▶ HOW TO COMPLETE THIS TASK: Show each line from the records below in which the word "optiond" occurs.

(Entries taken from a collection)
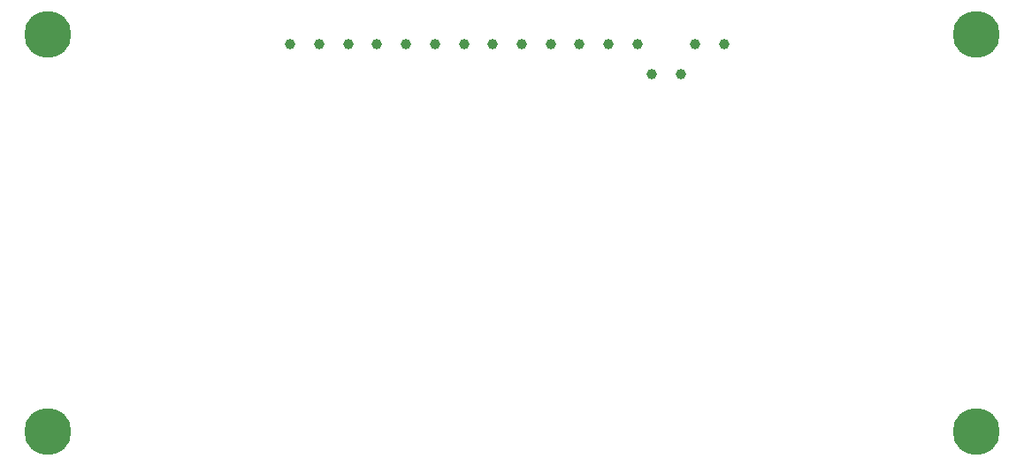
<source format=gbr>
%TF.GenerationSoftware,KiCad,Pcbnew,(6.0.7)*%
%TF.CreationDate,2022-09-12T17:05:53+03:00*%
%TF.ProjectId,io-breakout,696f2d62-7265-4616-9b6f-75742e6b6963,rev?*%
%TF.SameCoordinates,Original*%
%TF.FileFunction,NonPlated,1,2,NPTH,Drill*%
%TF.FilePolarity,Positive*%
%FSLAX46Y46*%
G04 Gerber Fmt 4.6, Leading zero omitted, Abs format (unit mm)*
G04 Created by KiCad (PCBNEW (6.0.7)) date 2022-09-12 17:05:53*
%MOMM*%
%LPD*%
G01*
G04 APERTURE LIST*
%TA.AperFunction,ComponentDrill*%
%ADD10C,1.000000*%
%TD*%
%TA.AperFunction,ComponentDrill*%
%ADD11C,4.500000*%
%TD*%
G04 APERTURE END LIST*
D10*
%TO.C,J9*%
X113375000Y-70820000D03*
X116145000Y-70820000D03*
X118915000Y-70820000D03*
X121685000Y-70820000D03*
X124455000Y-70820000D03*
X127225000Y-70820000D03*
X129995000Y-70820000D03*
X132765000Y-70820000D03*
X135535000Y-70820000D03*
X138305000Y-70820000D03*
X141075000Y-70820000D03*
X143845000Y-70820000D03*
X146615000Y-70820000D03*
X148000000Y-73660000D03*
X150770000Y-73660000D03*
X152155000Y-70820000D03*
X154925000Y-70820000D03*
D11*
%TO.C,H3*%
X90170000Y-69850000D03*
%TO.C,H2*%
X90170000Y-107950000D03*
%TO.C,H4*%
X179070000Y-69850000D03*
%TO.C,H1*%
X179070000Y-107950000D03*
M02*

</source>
* * *
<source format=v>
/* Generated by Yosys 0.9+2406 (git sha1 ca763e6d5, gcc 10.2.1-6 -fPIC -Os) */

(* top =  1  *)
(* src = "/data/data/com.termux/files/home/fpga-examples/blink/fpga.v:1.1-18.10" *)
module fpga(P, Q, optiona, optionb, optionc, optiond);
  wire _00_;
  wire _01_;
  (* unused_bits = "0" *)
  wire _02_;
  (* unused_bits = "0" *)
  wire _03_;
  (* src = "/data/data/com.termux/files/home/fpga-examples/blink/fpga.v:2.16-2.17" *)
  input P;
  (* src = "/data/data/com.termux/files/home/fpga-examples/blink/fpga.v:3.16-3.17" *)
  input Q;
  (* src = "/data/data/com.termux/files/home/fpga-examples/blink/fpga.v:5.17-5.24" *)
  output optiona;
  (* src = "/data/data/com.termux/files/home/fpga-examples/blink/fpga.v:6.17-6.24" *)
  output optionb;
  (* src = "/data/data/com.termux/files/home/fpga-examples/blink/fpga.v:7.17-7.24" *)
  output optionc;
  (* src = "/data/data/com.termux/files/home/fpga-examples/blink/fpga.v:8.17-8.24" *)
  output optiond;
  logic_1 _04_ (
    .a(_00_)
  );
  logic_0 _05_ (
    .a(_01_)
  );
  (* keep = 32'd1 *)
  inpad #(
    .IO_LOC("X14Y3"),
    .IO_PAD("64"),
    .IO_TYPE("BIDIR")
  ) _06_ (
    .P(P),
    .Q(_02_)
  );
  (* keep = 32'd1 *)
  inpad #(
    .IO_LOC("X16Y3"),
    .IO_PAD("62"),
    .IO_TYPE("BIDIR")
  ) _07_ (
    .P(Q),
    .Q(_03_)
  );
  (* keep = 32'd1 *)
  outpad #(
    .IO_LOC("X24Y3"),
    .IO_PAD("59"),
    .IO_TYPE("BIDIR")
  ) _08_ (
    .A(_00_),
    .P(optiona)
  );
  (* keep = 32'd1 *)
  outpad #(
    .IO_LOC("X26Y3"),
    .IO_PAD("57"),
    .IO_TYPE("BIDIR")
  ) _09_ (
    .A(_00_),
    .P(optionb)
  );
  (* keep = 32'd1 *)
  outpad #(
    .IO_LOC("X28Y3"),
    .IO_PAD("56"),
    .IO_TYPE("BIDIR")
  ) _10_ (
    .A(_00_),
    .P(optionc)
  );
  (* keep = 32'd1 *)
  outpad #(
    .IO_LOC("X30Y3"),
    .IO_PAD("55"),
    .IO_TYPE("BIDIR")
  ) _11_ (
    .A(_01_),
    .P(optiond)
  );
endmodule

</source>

▶ WORKED SOLUTION:
module fpga(P, Q, optiona, optionb, optionc, optiond);
  output optiond;
    .P(optiond)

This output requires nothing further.